WHAT TO WORK ON =
[A] In the council election statement, how long has the speaker spent knocking on doors?
[B] Carry on the council election statement past its final sentence.

DOCUMENT PASSAGE =
Second, while I will never shy away from critiquing the record of our political opponents, I recognise that as our Party celebrates its success, councillors who have lost their seats and candidates who were not successful in gaining seats will be dealing with the emotional fallout. I offer sincere commiserations. Politics can be all-consuming and delivers binary outcomes which can feel brutal when they come.

By the same token I extend warm congratulations to all councillors who have been elected, especially those newly elected. Our Green, Tory and Independent colleagues are charged with holding us to account. This is a vitally important function which if done well will make us a better Administration.

Most of all I know we have a huge task on our hands. I know from knocking on thousands of doors over the past 8 months that the scale of our victory is the mirror image of the depth of frustration felt by residents. Frustration at the national Conservative Government for its gross mismanagement of our economy, it’s disconnection from the lives of ordinary people and the nastiness it directs towards people seeking sanctuary.

SOURCE MATERIAL =
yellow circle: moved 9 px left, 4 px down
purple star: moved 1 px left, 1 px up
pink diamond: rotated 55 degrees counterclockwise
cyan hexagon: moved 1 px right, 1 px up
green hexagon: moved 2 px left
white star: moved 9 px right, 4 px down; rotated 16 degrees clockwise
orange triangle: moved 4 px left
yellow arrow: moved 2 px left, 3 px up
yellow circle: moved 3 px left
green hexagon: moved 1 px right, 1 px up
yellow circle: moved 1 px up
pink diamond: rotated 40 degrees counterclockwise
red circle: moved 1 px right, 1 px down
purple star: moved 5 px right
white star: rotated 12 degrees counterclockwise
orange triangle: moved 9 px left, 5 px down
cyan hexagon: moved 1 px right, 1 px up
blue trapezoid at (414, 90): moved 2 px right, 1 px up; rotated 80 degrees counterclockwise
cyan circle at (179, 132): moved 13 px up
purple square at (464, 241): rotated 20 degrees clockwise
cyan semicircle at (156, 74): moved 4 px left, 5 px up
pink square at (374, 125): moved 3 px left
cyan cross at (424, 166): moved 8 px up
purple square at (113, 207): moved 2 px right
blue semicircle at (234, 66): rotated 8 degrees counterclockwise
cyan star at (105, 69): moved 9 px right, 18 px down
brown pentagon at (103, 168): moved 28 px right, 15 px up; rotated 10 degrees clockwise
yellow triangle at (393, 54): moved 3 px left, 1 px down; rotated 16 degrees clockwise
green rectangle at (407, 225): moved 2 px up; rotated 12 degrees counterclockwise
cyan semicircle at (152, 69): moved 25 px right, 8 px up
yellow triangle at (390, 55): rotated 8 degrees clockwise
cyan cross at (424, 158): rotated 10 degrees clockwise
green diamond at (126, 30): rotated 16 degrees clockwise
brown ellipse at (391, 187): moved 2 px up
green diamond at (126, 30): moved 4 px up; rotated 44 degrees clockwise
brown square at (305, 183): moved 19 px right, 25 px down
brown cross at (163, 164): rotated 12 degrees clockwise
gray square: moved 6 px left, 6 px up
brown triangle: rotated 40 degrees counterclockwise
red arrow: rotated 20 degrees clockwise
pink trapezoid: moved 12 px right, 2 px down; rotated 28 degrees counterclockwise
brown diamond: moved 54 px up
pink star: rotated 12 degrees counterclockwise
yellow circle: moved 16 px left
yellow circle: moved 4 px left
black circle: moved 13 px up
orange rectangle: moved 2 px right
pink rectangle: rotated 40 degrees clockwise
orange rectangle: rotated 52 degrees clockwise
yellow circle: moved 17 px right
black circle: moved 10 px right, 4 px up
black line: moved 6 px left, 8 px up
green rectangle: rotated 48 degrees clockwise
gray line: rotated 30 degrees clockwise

ACTIVITY ANSWERS =
[A] The past 8 months.

[B]
And frustration at an outgoing Green Administration: for their mismanagement of council finances, landing residents with a £47 million debt for the i360; for their inability to deliver decent and reliable basic services to residents and for an arrogant approach to governing which assumed they knew best and saw them doing things to, rather than with, residents.

For my own part I have been shocked at the record of a Green Party which claims to occupy the progressive Left. There is nothing progressive about forcing adult asylum seekers to sleep rough during Covid and giving Brighton the highest number of homeless deaths in England in 2022. Yet these outcomes were directly delivered by the now-defeated Greens.

So how will Labour govern? We will focus relentlessly on rescuing our public services. From rubbish to recycling to graffiti to weeds, our city looks tired and dirty and needs some TLC.

We will drive a transformative housing agenda, by tackling rogue landlords and developers, increasing social housing, repurposing empty buildings and investing in supported accommodation.

We will prioritise radical environmental action driving Brighton and Hove towards carbon Net Zero with investment in heat pumps, solar panels, park and ride schemes and improved public transport.

We will take a joined up approach to transport city-wide so that active travel is actively encouraged, while ensuring that those who need to use cars such as people with disabilities, the elderly and tradespeople can get around with ease.

We will make quality education for all children in the city a top priority and commit ourselves to a comprehensive strategy to drive down educational inequality for working class children.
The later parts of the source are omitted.